A fantastic animated movie is heading to theaters this week that your family is not going to want to miss, and (assuming you’re already planning to see Star Wars: The Last Jedi) if you see only two movies over the holidays you’ll want to make sure this is one of them.  Once referred to as the greatest children’s book since Winnie the Pooh, the 1936 internationally successful The Story of Ferdinand has finally been adapted into a full-length animated film.  It is the real deal–a classic animated movie in the tradition of Pinocchio, Bambi, Snow White, The Jungle Book, Tarzan, and Beauty and the Beast, possibly the best film in decades to merit inclusion among these cinema greats, with a level of animation that may have you thinking of the Aardman stop-action films because of its quality 3D animation.  The 32-page original story written by Munro Leaf and illustrated by Robert Lawson has been expanded into a larger story with new characters like many popular children’s books–think Dumbo the Flying Elephant, The Polar Express, and The Night at the Museum–remaining completely loyal to the original story.

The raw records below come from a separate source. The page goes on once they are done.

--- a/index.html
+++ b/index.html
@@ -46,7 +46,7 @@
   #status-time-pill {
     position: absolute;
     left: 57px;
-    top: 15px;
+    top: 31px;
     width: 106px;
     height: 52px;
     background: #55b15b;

Ferdinand tells the story of a rural Spanish bull (voiced by actor/WWE wrestler John Cena) who is not interested in growing up like other bulls to fight a matador in the giant arena in Madrid.  He leaves his farm and is adopted by a man and his daughter, where he spends his days smelling (and caring for) flowers on the hillside.  He eventually grows to be a giant bull, larger than any bull around, and a mishap bee sting lands Ferdinand back at the farm with the bulls he grew up with.  They, too, have grown up: Valiente, a stubborn, angry bull (voiced by Ant-Man’s Bobby Cannavale), a small bull named Bones (voiced by Law and Order’s Anthony Anderson), Guapo, a show-off bull (voiced by NFL football player Peyton Manning), an engineered super bull named Machina, and a Scottish Highlander named Angus (voiced by Doctor Who’s David Tennant).  Law and Order’s Jeremy Sisto provides the voice of Ferdinand’s father and Jerrod Carmichael (Transformer: The Last Knight) is the voice of the dog, Paco.  Soon an ambitious goat (voiced by Saturday Night Live’s Kate McKinnon) befriends Ferdinand as Ferdinand learns what it means to be seen by everyone as a “monstrous” bull again.

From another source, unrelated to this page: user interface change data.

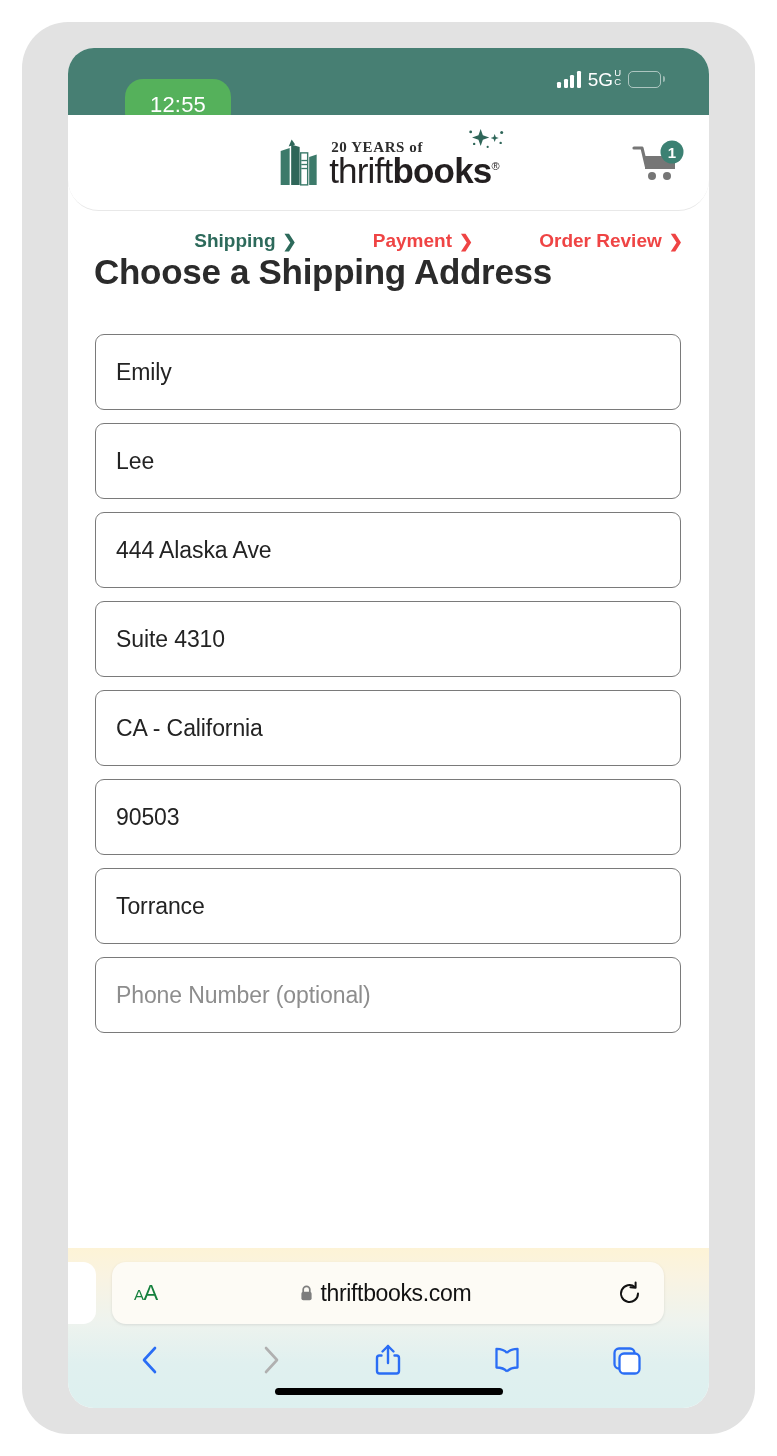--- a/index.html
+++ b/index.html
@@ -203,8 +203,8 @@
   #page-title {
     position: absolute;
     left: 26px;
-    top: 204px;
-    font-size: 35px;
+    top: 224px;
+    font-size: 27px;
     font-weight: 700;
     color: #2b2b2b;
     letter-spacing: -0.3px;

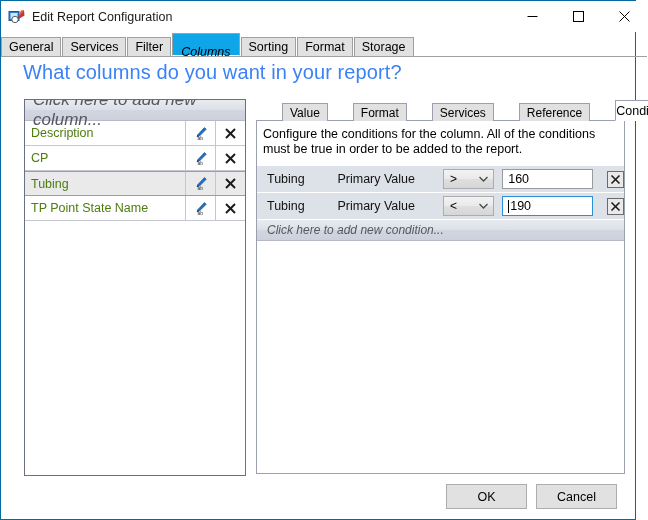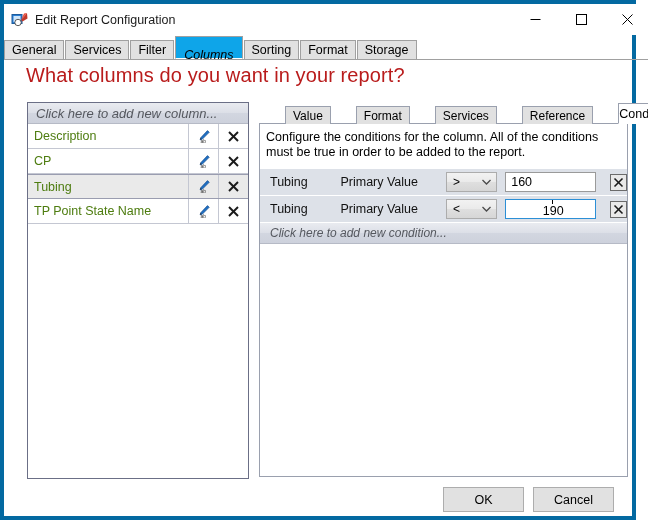--- a/index.html
+++ b/index.html
@@ -21,7 +21,7 @@
     width: 636px;
     height: 520px;
     box-sizing: border-box;
-    border: 4px solid #0369a1;
+    border: 1px solid #0369a1;
     background: #ffffff;
   }
   

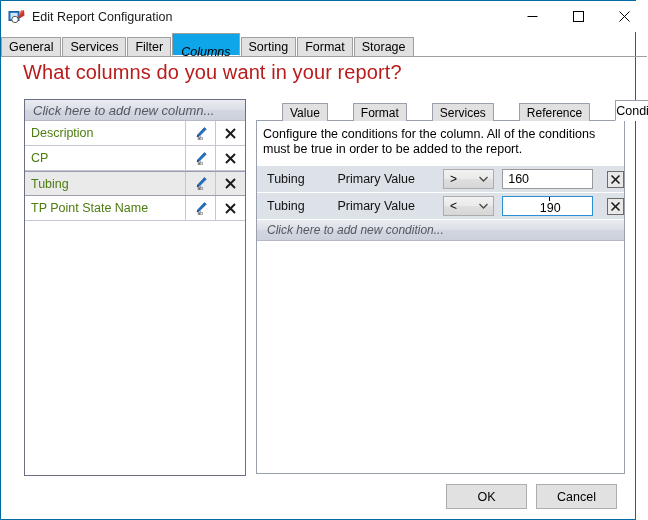--- a/index.html
+++ b/index.html
@@ -107,7 +107,7 @@
     font-family: "Liberation Sans", sans-serif;
     font-size: 20px;
     font-weight: normal;
-    color: #b91c1c;
+    color: #3b82f6;
     letter-spacing: 0.1px;
     white-space: nowrap;
   }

Ferdinand has it all, at its core a story about an individual who stays true to himself, beautiful scenery, some fun and familiar voice actors, a complex villain, an outstanding musical score with great songs, and powerful themes.  Brazilian director Carlos Saldanha, who directed the Ice Age films and Rio, demonstrates his mastery of cutting edge animation, with a screenplay that creates several subplots that all get nicely tied up by film’s end.  The soundtrack includes songs from Smash Mouth, Green Day, Shakira, Ed Sheeran, and many more.  Prolific composer John Powell (The Italian Job, Shrek, The Bourne Identity, Paycheck, X-Men: The Last Stand, and next year’s Solo: A Star Wars Story) offers up a musical score that includes all you’d hope for in a Spanish story, incorporating a variety of styles and instrumentation.